*JOB*. Find every line in the records below that contains the word "чтобы", and copy each such line.

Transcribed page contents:

* * * * *

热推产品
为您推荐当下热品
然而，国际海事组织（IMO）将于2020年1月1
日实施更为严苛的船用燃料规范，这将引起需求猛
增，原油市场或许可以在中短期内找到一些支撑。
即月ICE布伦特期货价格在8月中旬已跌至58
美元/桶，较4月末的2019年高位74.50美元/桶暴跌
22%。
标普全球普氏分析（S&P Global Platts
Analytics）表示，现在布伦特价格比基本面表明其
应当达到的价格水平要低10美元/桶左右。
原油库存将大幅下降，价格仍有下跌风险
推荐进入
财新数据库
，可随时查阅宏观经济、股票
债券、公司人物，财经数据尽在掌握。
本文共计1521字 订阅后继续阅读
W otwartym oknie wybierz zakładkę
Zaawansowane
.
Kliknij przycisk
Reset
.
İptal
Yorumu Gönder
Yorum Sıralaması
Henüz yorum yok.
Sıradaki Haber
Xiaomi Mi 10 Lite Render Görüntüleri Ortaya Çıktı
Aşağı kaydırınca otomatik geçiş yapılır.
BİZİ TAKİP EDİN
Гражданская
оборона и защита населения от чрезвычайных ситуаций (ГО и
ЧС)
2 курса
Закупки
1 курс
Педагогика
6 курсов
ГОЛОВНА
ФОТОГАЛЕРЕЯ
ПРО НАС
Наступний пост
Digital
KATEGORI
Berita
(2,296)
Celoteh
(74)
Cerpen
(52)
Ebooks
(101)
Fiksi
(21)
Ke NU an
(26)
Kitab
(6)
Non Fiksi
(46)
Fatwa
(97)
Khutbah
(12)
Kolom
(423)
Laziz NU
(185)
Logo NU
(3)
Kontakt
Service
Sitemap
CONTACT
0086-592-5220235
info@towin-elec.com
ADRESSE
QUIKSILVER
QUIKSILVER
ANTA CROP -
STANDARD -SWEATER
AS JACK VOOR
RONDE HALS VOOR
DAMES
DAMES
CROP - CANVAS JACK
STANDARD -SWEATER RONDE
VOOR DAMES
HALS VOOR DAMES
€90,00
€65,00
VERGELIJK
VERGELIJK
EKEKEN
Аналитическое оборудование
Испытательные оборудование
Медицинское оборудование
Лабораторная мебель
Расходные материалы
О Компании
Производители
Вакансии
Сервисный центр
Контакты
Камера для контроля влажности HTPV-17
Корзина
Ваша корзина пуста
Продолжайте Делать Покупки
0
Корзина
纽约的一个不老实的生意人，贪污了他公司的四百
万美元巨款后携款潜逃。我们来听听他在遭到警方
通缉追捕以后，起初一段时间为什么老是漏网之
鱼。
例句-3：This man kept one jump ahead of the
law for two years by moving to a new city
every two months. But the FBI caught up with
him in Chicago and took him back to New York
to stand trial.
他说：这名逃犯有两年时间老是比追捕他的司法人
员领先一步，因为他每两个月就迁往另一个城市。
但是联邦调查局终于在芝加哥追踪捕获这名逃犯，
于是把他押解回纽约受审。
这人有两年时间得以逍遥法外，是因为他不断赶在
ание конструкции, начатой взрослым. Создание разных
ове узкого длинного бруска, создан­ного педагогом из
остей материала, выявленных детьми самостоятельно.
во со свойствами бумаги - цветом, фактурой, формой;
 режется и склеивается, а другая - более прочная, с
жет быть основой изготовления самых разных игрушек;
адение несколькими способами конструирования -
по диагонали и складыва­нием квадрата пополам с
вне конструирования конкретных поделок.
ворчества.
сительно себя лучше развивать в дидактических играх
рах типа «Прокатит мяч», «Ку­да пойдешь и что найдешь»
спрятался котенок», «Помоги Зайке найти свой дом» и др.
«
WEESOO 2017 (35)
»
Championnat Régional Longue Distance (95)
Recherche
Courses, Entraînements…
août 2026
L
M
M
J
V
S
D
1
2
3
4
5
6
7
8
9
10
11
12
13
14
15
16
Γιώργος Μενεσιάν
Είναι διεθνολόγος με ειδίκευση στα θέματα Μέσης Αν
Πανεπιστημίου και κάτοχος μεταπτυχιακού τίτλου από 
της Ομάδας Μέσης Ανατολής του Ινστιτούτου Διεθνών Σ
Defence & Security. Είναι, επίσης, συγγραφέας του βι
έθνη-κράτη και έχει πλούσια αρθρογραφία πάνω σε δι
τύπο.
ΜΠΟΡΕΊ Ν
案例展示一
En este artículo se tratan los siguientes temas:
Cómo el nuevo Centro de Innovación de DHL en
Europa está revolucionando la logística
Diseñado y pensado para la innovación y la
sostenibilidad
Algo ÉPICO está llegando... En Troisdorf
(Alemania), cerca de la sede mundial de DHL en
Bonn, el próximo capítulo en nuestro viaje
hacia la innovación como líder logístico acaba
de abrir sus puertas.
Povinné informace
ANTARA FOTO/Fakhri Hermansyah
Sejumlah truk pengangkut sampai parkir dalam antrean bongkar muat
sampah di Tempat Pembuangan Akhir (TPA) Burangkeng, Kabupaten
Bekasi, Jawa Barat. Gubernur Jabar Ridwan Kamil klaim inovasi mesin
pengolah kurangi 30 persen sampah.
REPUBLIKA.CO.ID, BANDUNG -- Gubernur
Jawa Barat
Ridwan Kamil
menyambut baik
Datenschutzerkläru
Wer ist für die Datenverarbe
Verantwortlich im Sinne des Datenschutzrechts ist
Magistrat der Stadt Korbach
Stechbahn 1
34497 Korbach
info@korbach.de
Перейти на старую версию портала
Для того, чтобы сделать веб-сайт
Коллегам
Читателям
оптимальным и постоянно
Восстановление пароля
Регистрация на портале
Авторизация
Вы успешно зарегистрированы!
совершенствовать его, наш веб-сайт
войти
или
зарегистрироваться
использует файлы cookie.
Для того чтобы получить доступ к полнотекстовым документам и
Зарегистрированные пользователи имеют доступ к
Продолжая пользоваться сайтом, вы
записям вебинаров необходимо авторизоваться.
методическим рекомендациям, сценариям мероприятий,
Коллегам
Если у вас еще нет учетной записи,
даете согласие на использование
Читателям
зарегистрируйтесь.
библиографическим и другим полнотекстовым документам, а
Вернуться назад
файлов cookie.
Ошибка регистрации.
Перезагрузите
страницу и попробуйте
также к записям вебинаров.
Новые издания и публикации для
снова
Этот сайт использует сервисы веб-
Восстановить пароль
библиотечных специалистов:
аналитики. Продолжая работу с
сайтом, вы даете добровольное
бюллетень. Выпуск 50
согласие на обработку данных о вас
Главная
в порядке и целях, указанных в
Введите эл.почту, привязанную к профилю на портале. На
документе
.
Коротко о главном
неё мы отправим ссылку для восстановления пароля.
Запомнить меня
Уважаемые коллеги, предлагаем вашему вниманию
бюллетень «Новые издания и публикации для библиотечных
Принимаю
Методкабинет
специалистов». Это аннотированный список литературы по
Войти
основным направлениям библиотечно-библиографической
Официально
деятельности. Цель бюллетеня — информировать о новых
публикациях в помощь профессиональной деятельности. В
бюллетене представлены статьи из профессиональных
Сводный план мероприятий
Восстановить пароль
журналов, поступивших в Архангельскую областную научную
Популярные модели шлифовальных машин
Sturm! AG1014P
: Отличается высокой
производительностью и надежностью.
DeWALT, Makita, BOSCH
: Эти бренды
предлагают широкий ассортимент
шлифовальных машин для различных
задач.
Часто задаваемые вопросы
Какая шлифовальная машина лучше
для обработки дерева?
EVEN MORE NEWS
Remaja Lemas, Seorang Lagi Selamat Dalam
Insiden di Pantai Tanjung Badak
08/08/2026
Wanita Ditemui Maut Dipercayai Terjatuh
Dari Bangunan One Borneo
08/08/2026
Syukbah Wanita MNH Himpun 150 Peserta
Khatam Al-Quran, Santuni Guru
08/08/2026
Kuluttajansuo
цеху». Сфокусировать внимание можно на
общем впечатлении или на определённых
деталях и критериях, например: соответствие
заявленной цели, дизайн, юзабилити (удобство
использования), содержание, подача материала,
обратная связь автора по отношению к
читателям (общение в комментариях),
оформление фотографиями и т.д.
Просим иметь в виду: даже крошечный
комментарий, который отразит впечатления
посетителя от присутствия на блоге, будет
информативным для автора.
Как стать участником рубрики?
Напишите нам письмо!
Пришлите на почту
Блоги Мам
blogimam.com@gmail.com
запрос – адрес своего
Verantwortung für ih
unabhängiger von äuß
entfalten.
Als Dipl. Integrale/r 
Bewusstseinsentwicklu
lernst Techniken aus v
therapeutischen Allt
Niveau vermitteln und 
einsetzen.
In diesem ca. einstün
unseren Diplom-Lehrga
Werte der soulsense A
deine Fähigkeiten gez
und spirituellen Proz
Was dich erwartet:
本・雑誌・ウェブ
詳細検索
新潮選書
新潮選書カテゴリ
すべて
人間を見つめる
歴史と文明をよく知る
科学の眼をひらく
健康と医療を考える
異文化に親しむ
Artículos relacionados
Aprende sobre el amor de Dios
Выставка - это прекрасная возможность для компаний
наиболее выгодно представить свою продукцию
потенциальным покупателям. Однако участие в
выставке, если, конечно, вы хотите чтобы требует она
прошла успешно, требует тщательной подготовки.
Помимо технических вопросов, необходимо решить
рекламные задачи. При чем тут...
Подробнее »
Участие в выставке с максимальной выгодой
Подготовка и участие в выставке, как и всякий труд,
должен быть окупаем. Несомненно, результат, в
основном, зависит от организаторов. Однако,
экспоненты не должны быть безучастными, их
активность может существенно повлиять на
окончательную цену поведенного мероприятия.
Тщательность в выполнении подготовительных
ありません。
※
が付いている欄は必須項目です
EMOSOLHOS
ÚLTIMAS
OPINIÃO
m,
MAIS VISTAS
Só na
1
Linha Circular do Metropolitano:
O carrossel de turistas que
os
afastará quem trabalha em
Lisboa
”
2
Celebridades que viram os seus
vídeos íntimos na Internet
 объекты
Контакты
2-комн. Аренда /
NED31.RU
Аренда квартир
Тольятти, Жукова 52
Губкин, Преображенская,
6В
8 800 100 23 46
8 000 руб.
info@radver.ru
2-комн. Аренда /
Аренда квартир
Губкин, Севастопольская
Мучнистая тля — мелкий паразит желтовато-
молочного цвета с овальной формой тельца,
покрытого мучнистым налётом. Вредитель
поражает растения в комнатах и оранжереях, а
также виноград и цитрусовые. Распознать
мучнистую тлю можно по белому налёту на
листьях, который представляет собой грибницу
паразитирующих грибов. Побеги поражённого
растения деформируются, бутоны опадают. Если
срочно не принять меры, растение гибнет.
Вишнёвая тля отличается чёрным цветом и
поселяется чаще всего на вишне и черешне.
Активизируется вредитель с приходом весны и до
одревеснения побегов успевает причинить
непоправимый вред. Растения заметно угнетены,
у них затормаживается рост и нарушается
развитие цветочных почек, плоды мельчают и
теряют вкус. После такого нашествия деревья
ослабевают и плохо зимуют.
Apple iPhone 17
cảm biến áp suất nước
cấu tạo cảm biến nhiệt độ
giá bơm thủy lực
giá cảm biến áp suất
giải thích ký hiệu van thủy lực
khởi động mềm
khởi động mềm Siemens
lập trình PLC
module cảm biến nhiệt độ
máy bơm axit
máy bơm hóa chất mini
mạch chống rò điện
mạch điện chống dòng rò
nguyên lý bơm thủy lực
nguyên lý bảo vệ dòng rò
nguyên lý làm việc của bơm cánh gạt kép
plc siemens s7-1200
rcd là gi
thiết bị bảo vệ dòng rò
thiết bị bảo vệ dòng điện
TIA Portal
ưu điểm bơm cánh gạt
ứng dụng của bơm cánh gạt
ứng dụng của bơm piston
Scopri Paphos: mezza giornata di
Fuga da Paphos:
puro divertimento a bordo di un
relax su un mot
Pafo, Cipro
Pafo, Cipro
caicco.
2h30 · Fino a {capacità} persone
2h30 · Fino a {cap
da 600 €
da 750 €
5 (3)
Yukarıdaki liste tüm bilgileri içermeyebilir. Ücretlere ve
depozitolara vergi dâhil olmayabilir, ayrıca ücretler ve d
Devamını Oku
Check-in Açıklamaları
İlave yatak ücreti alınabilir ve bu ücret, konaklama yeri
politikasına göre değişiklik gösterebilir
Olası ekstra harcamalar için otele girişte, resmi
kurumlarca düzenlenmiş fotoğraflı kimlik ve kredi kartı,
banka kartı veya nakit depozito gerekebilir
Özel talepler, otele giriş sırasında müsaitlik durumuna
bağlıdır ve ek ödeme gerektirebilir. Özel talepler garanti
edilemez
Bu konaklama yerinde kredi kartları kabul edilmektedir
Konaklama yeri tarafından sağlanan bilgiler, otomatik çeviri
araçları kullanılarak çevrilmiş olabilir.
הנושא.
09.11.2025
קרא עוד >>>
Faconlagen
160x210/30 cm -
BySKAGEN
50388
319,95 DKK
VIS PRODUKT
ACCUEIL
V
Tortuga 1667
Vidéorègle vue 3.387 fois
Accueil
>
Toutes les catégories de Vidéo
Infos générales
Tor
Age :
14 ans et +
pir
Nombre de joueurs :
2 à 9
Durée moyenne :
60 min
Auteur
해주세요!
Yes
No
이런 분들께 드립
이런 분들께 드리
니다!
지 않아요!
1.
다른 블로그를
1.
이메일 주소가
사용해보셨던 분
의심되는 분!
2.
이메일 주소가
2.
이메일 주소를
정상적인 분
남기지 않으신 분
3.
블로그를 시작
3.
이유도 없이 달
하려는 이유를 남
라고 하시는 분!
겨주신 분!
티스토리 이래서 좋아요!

* * * * *

*YOUR RESPONSE*.
Для того, чтобы сделать веб-сайт
Для того чтобы получить доступ к полнотекстовым документам и
выставке, если, конечно, вы хотите чтобы требует она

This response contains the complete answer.